March 17 (UPI) — The World Meteorological Organization’s Hurricane Committee on Wednesday announced it would retire the names of four storms from the 2019 and 2020 hurricane seasons in addition to halting the use of the Greek alphabet for storm names.
The committee, which provides names for storms in North America, Central America and the Caribbean, chose to retire the names Dorian, Laura, Eta and Iota from the rotating list of tropical cyclone names due to the death and destruction they caused and said it would no longer use the Greek alphabet in the future because it is potentially confusing.
Hurricane Dorian was a Category 5 storm that left 70 people in the Bahamas dead and caused an estimated $3.4 billion worth of damage in Abaco and eastern Grand Bahama Islands in 2019. The name will be replaced by “Dexter” on the list of names for 2025.
In 2020, Hurricane Laura made landfall as a Category 4 storm in Louisiana resulting in 47 deaths in the United States and Hispaniola and more than $19 billion in damage. In 2026, “Leah” will replace “Laura” on the names list.
Hurricanes Eta and Iota, both named after letters in the Greek alphabet, resulted in 272 fatalities and $9 billion worth of damage in Central America as they made landfall two weeks apart from each other in November 2020.
The WMO said it would retire the use of names in the Greek alphabet in future hurricane seasons in part because of the impact of the two storms as well as concerns that the naming convention can be confusing and detract from “the needed impact and safety messaging.”
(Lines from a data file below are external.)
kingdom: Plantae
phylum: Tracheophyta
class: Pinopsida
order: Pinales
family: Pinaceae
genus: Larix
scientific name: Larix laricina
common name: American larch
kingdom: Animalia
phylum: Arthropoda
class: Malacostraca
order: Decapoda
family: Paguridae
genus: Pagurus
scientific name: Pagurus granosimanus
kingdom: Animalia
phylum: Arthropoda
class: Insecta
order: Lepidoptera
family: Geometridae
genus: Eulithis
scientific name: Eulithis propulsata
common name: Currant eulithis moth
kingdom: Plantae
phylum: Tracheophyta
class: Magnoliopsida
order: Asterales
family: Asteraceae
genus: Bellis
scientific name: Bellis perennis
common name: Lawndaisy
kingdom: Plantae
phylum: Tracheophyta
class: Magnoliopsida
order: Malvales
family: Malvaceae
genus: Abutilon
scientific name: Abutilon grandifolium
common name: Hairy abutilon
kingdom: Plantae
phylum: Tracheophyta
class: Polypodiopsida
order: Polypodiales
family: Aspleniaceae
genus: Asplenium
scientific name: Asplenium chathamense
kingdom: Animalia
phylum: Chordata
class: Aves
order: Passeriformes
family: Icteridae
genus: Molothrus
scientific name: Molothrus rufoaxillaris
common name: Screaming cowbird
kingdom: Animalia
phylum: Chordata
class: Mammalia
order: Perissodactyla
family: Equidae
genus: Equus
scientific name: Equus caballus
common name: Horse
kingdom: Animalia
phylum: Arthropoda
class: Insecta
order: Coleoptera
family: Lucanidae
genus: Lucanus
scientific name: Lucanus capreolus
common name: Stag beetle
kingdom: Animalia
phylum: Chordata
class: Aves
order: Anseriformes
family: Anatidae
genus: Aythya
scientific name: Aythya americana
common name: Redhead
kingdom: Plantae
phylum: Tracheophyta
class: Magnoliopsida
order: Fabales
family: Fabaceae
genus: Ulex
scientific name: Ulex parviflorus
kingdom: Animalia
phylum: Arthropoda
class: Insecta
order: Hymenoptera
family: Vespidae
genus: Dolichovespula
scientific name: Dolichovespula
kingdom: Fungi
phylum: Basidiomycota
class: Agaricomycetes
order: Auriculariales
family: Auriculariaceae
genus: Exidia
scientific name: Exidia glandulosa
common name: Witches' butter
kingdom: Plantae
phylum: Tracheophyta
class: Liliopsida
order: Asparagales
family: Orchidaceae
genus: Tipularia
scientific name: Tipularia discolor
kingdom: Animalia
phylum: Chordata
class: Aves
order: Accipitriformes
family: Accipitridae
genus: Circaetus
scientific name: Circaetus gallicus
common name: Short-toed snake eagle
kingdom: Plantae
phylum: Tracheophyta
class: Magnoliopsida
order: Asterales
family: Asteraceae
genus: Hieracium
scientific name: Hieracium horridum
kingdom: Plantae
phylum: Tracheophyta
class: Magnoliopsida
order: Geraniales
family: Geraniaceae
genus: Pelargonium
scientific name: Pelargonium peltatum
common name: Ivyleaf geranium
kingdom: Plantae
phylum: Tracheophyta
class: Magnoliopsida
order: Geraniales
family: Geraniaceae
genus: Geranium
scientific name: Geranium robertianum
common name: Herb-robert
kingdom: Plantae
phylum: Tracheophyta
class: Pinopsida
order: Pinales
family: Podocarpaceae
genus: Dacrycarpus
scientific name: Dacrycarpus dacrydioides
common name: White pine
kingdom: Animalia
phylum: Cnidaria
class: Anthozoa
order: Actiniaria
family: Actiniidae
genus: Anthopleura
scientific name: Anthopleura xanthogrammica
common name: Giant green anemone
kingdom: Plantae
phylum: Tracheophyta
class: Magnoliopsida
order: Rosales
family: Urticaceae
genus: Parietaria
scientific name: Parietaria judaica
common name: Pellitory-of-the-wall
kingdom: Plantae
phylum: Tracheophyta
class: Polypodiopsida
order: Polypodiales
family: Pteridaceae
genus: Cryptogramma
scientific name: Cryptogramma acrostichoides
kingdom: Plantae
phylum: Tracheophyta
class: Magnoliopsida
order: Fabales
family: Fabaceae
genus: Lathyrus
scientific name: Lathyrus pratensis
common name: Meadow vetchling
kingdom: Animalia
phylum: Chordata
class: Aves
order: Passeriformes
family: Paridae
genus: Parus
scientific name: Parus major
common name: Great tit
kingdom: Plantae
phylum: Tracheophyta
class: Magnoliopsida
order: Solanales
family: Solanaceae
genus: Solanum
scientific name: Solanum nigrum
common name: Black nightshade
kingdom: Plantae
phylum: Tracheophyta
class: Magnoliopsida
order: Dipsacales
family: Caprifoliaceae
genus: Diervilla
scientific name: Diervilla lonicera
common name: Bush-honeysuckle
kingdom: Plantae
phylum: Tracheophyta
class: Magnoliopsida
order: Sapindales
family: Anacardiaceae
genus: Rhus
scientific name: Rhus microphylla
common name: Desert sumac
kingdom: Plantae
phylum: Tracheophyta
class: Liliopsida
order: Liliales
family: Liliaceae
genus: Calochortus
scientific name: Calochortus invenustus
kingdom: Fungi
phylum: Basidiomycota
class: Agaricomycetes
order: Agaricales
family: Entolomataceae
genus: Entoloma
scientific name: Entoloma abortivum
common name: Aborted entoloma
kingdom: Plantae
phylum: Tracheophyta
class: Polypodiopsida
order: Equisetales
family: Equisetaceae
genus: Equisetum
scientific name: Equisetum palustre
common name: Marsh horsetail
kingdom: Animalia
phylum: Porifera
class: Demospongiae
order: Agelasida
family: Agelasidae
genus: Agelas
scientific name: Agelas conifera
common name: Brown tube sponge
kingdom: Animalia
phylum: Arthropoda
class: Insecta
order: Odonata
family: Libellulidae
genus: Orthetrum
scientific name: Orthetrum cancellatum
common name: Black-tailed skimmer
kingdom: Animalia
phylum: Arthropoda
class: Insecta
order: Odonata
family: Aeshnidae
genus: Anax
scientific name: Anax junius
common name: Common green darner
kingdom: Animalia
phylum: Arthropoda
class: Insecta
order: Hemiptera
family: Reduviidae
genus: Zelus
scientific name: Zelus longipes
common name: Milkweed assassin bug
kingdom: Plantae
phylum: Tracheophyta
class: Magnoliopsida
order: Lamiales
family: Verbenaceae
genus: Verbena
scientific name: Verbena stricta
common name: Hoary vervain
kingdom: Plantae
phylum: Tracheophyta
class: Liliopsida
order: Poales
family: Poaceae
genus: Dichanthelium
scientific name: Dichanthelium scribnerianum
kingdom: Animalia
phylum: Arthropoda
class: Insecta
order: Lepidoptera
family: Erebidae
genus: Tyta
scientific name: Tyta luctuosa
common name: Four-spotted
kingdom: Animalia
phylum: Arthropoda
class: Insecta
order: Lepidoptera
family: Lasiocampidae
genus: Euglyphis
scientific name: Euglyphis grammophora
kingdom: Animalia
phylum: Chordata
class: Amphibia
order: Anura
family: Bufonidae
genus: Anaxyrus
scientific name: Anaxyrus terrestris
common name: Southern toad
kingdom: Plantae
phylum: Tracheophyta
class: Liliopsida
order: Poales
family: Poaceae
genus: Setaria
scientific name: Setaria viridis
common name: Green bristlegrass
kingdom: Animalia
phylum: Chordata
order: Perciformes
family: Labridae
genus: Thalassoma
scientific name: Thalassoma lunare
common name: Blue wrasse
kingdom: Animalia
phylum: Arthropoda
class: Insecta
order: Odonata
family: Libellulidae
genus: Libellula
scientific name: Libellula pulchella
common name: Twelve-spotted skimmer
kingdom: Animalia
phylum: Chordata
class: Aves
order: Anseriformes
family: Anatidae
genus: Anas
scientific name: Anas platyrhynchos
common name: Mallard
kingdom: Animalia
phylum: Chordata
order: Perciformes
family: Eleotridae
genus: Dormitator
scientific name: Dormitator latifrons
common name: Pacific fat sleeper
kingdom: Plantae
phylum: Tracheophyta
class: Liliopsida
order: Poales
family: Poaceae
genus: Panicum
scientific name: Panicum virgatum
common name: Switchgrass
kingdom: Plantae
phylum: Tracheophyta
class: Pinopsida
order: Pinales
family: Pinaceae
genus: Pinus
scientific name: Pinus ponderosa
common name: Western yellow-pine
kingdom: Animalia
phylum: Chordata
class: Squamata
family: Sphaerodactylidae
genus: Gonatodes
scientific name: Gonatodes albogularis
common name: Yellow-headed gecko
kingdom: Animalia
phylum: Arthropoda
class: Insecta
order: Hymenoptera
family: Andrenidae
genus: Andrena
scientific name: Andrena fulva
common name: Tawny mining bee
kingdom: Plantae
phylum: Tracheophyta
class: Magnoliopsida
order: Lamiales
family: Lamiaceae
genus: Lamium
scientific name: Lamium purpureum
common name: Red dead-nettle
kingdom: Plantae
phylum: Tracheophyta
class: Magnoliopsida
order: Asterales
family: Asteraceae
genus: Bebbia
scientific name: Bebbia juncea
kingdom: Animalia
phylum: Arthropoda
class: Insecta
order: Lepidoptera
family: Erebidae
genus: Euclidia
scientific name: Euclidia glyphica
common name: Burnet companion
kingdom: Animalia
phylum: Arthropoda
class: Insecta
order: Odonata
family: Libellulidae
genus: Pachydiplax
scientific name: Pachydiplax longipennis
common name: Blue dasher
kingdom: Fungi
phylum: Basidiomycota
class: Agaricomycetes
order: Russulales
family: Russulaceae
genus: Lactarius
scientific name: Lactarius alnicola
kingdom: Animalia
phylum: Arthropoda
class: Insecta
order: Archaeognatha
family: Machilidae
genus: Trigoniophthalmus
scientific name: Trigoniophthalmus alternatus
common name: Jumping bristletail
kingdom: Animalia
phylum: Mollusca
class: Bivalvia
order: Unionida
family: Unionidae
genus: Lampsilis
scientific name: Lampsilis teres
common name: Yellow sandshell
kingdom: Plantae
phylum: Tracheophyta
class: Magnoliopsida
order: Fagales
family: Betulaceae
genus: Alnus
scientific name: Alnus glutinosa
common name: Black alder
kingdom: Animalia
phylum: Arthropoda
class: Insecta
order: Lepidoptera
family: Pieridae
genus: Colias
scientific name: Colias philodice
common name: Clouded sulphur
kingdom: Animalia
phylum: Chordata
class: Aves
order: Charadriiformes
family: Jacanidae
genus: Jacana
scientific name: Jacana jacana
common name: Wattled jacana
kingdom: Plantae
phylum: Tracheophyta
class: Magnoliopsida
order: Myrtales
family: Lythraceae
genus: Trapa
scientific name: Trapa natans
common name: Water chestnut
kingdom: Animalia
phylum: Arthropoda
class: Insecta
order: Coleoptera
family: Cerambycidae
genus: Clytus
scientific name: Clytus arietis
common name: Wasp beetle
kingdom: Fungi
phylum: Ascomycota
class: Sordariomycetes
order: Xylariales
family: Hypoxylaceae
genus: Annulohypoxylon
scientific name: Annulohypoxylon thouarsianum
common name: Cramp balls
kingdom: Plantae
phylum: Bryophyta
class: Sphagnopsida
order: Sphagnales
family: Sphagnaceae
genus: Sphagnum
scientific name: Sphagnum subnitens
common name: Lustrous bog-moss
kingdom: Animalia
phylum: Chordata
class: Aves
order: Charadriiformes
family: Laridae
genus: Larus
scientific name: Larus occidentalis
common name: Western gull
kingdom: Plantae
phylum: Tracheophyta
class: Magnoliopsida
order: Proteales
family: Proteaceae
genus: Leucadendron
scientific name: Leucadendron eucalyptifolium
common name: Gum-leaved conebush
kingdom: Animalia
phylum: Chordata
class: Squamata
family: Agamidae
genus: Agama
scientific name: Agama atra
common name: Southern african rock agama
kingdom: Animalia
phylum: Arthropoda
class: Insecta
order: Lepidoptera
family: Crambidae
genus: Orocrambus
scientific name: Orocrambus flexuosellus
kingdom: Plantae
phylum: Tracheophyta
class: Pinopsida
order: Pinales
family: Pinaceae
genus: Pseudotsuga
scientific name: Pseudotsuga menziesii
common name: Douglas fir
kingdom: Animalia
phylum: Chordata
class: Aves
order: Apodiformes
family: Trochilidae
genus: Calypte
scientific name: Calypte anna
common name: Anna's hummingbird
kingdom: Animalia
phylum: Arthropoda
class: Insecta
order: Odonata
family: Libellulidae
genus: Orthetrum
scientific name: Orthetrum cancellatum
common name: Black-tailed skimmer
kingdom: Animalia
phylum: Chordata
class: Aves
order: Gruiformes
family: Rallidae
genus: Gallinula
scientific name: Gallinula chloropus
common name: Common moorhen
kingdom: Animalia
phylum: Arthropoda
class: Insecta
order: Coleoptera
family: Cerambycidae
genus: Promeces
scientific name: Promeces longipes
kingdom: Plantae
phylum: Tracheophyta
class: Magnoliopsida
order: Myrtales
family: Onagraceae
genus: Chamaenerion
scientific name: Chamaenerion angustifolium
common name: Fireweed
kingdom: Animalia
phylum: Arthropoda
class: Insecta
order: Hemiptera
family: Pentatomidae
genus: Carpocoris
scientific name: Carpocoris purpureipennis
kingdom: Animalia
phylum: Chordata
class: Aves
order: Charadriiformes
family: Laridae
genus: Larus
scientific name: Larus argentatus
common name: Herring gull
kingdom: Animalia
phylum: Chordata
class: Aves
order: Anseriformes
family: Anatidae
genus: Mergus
The committee said the Greek names cause confusion when translated into other languages and the pronunciation of some letters such as Zeta, Eta and Theta resulted in storms with similar-sounding names occurring simultaneously. The Greek alphabet if there are more storms in a season than can be covered by the planned 21-name list.
Moving forward, members of the committee will create a supplemental list of names A-Z — excluding Q, U,X, Y and Z — on the Atlantic hurricane list to replace the Greek alphabet names in the event that the initial name list is exhausted.